— Марк… Да это кремлевская башня! — восклицает Маня, останавливаясь на площади Сеньории, перед Палаццо Веккио.
— Ах! Ты заметила? Видишь, какая неприступная крепость! Нигде в Европе ты не встретишь таких зданий. Заметно, что здесь на улицах шел бой…
— После Венеции какая массивная архитектура! — говорит фрау Кеслер с гримасой.
— Да, конечно, но и здесь своеобразная красота. Надо только присмотреться. А я люблю этот мрачный серый цвет, суровость линий. Вся душа мятежных тосканцев отразилась в их зодчестве. Маня, гляди наверх! Ты видишь в башне, над часами, окошечко? Говорят, что это тюрьма и что там был заключен Савонарола перед казнью. И на этой же площади его сожгли. А вот этот камень, на котором, по преданию, отдыхал Дант.
Маня оглядывается с легким трепетом губ. В петлице пальто и в руках у нее букеты желтой ромашки. Первые цветы.
С того момента, когда они сели в вагон и поезд помчал через перевал, через Апеннины во Флоренцию, она почувствовала, что ей легче дышать. Они оставляли за собою холод, ветер, сырость. Навстречу им несся юг, весенний воздух, солнце. О, город цветов и радости! Недаром в твоем гербе лилия. У кого болит душа, кто ищет забвения, бегите сюда!
Они остановились во дворце, в узкой улице, где даже днем в стычках звенели шпаги, где «белые» сражались с «черными», а гибеллины с гвельфами[83].
— Я не хочу шума отелей, — пояснил Штейнбах дамам. — Это дом моих друзей. Они сами живут в Париже. Они давно разорились и постоянно сдают внаем этот дворец. Я снесся с ними по телеграфу месяц назад. Не опоздал, к счастью. За пятьсот лет в нем мало что изменилось.
Дом массивный и угрюмый как будто дремлет и с суровым презрением глядит на суетность жалкой муравьиной жизни. Разве он не помнит другую? Разве не слышит он ночью крика агонии, который внезапно прорезает тишину? Не видит он разве тени убегающих убийц?
Окна здесь только наверху, многие в железных решетках. И тут, как в Венеции, недоверием и враждебностью веет от стен. Подъезда на улицу нет, а есть глубокая арка ворот с тяжелыми дверями. Все здесь громадно: широкая лестница, дубовые, массивов двери.
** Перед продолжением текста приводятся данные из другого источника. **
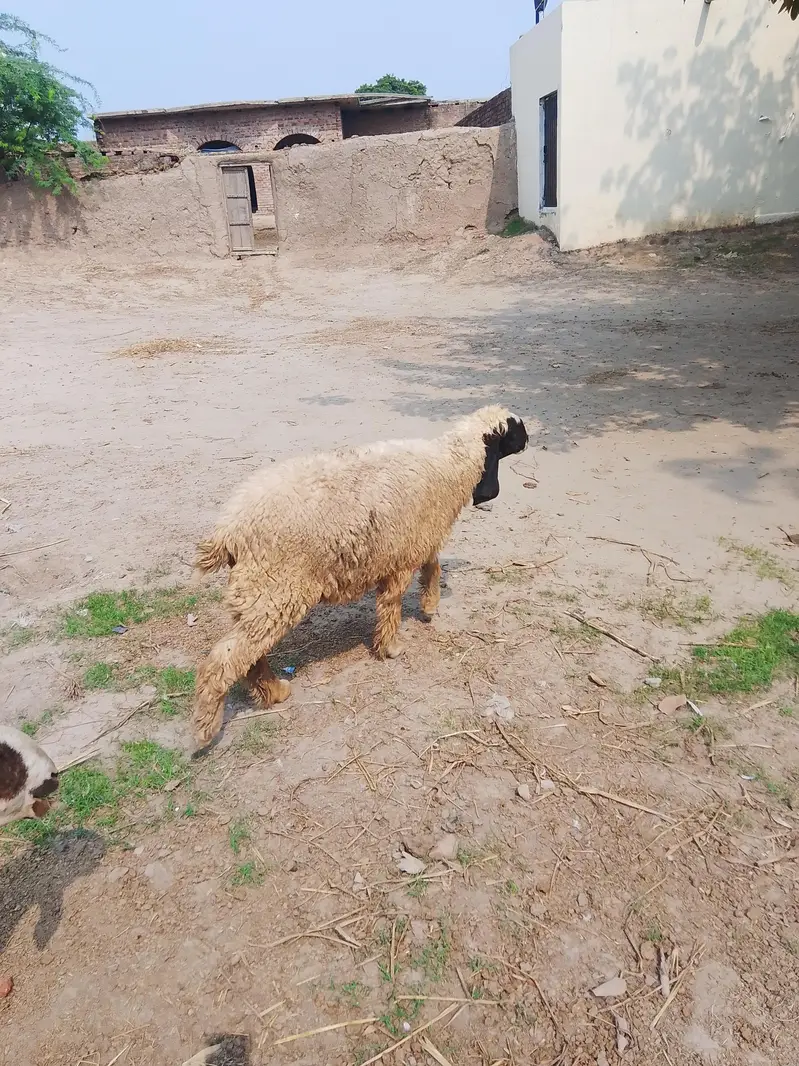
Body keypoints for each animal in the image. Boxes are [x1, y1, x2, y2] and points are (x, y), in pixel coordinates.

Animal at [191, 405, 528, 746]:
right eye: (515, 430)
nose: (528, 441)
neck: (451, 463)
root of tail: (227, 533)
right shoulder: (403, 554)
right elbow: (392, 602)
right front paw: (390, 647)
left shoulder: (418, 539)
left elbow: (433, 568)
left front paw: (429, 606)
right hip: (274, 589)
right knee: (224, 660)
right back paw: (207, 729)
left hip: (260, 595)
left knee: (247, 656)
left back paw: (273, 693)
— Ох, какой сквозняк! — говорит фрау Кеслер. — Пойдемте дальше!
— Одну минуту! Оглянись, Маня, внимательнее. Когда-то здесь в такое же сверкающее утро Дант встретил Беатриче.
— Здесь, Марк? Вот на этом мосту?
— Есть талантливая картина, изображающая этот момент. Беатриче шла с подругой. Высокая, бледная, с большими и печальными глазами обреченной, чуждая этому шумному городу, этой крикливой толпе. У нее было такое выражение, как будто через головы этих людей она глядела в свой мир. Сказочный. Недоступный толпе.
Их толкают, смотрят на них. Почему они замерли здесь, на самом проходе, эти чудаки русские? Экспансивные итальянцы смеются.
— Дант увидел эти глаза и остановился. Подруга Беатриче заметила его пламенный взгляд. Она вызывающе улыбнулась поэту. И девушки прошли дальше. И скрылись.
— И это все, Марк? Это все?
— Да. Я не знаю, оглянулась ли Беатриче. Видела ли она вдохновенное лицо Данта? Поняла ли она все значение для него этого мига? Легенда нам этого не говорит. Беатриче вышла замуж. И скоро умерла.
— И это все, Марк? — уже шепотом повторяет Маня.
— И это все — как факт и возможность. Но дальше-то и начинается самое важное. Это мгновение взяло всю жизнь Данта. Мимолетной встречи было довольно, чтоб костер великой любви запылал в великой душе. Обыкновенная, быть может, девушка, с глазами чахоточной; быть может, совсем не стоившая такого чувства, осталась бессмертной в веках. И мы сейчас не можем говорить о ней без волнения. Свою Мечту любил в ней Дант. И ей остался верен.
— О, пойдемте дальше! Мы, наверно, простудились.
Медленно идет Маня и всё оглядывается. Потом берет руку Штейнбаха. И прижимает ее к своему сердцу.
Вдруг фрау Кеслер спрашивает с огоньком в глазах:
— И вы думаете, Марк Александрович, что он жил аскетом и никого никогда не целовал?
— Я хочу так думать, фрау Кеслер! С этой верой мне легче жить.
Он чувствует, с каким трепетом, с какой нервной силой сжимают его руку маленькие пальчики.